Put every line from the records below into one numbered list, leaving out any blank lines.

---------- Extracted data ----------

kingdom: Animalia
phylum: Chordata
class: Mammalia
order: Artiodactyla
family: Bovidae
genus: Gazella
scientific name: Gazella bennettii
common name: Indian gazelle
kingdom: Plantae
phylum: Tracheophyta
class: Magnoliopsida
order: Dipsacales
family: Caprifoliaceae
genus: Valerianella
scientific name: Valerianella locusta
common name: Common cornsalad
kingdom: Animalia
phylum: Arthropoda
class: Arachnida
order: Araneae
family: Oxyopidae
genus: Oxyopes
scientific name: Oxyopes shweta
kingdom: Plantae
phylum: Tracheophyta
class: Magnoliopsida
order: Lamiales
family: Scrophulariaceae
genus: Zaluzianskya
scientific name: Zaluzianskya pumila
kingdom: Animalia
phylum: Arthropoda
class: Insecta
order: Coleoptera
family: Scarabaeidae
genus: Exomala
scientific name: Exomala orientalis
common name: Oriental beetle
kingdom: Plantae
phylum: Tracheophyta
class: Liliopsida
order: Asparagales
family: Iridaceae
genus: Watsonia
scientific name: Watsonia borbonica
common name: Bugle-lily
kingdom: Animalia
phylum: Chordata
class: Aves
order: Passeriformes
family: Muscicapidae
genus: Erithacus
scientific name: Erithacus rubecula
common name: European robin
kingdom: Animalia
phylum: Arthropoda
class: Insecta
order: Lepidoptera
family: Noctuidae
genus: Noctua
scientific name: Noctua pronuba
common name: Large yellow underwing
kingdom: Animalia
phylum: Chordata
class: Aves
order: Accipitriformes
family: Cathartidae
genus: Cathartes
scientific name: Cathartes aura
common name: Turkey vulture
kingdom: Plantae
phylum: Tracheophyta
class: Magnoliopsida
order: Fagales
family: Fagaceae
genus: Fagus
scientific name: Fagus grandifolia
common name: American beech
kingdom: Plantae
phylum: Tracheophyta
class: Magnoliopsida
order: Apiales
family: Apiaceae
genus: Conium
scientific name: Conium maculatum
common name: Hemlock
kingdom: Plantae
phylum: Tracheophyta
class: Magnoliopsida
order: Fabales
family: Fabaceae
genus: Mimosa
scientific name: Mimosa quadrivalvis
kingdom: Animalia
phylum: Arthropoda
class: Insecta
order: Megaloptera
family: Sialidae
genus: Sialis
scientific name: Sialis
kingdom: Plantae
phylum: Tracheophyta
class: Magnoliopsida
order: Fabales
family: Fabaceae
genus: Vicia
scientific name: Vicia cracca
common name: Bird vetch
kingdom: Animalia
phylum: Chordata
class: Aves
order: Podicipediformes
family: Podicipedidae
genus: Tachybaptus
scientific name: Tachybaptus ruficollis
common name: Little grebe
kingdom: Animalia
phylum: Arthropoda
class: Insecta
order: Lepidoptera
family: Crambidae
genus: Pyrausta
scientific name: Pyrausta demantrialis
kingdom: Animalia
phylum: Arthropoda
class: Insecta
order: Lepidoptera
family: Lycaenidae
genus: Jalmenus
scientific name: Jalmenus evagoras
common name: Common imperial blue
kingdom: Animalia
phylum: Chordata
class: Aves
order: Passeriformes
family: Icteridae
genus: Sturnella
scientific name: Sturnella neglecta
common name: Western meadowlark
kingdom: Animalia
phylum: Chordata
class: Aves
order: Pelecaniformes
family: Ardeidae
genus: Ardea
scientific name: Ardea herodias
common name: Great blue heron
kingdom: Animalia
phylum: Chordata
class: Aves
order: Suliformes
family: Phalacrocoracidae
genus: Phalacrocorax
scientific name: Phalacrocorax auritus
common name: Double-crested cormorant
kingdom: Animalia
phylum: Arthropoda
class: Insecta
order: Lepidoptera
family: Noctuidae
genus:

----------

### Result for this exercise
1. kingdom: Animalia
2. phylum: Chordata
3. class: Mammalia
4. order: Artiodactyla
5. family: Bovidae
6. genus: Gazella
7. scientific name: Gazella bennettii
8. common name: Indian gazelle
9. kingdom: Plantae
10. phylum: Tracheophyta
11. class: Magnoliopsida
12. order: Dipsacales
13. family: Caprifoliaceae
14. genus: Valerianella
15. scientific name: Valerianella locusta
16. common name: Common cornsalad
17. kingdom: Animalia
18. phylum: Arthropoda
19. class: Arachnida
20. order: Araneae
21. family: Oxyopidae
22. genus: Oxyopes
23. scientific name: Oxyopes shweta
24. kingdom: Plantae
25. phylum: Tracheophyta
26. class: Magnoliopsida
27. order: Lamiales
28. family: Scrophulariaceae
29. genus: Zaluzianskya
30. scientific name: Zaluzianskya pumila
31. kingdom: Animalia
32. phylum: Arthropoda
33. class: Insecta
34. order: Coleoptera
35. family: Scarabaeidae
36. genus: Exomala
37. scientific name: Exomala orientalis
38. common name: Oriental beetle
39. kingdom: Plantae
40. phylum: Tracheophyta
41. class: Liliopsida
42. order: Asparagales
43. family: Iridaceae
44. genus: Watsonia
45. scientific name: Watsonia borbonica
46. common name: Bugle-lily
47. kingdom: Animalia
48. phylum: Chordata
49. class: Aves
50. order: Passeriformes
51. family: Muscicapidae
52. genus: Erithacus
53. scientific name: Erithacus rubecula
54. common name: European robin
55. kingdom: Animalia
56. phylum: Arthropoda
57. class: Insecta
58. order: Lepidoptera
59. family: Noctuidae
60. genus: Noctua
61. scientific name: Noctua pronuba
62. common name: Large yellow underwing
63. kingdom: Animalia
64. phylum: Chordata
65. class: Aves
66. order: Accipitriformes
67. family: Cathartidae
68. genus: Cathartes
69. scientific name: Cathartes aura
70. common name: Turkey vulture
71. kingdom: Plantae
72. phylum: Tracheophyta
73. class: Magnoliopsida
74. order: Fagales
75. family: Fagaceae
76. genus: Fagus
77. scientific name: Fagus grandifolia
78. common name: American beech
79. kingdom: Plantae
80. phylum: Tracheophyta
81. class: Magnoliopsida
82. order: Apiales
83. family: Apiaceae
84. genus: Conium
85. scientific name: Conium maculatum
86. common name: Hemlock
87. kingdom: Plantae
88. phylum: Tracheophyta
89. class: Magnoliopsida
90. order: Fabales
91. family: Fabaceae
92. genus: Mimosa
93. scientific name: Mimosa quadrivalvis
94. kingdom: Animalia
95. phylum: Arthropoda
96. class: Insecta
97. order: Megaloptera
98. family: Sialidae
99. genus: Sialis
100. scientific name: Sialis
101. kingdom: Plantae
102. phylum: Tracheophyta
103. class: Magnoliopsida
104. order: Fabales
105. family: Fabaceae
106. genus: Vicia
107. scientific name: Vicia cracca
108. common name: Bird vetch
109. kingdom: Animalia
110. phylum: Chordata
111. class: Aves
112. order: Podicipediformes
113. family: Podicipedidae
114. genus: Tachybaptus
115. scientific name: Tachybaptus ruficollis
116. common name: Little grebe
117. kingdom: Animalia
118. phylum: Arthropoda
119. class: Insecta
120. order: Lepidoptera
121. family: Crambidae
122. genus: Pyrausta
123. scientific name: Pyrausta demantrialis
124. kingdom: Animalia
125. phylum: Arthropoda
126. class: Insecta
127. order: Lepidoptera
128. family: Lycaenidae
129. genus: Jalmenus
130. scientific name: Jalmenus evagoras
131. common name: Common imperial blue
132. kingdom: Animalia
133. phylum: Chordata
134. class: Aves
135. order: Passeriformes
136. family: Icteridae
137. genus: Sturnella
138. scientific name: Sturnella neglecta
139. common name: Western meadowlark
140. kingdom: Animalia
141. phylum: Chordata
142. class: Aves
143. order: Pelecaniformes
144. family: Ardeidae
145. genus: Ardea
146. scientific name: Ardea herodias
147. common name: Great blue heron
148. kingdom: Animalia
149. phylum: Chordata
150. class: Aves
151. order: Suliformes
152. family: Phalacrocoracidae
153. genus: Phalacrocorax
154. scientific name: Phalacrocorax auritus
155. common name: Double-crested cormorant
156. kingdom: Animalia
157. phylum: Arthropoda
158. class: Insecta
159. order: Lepidoptera
160. family: Noctuidae
161. genus:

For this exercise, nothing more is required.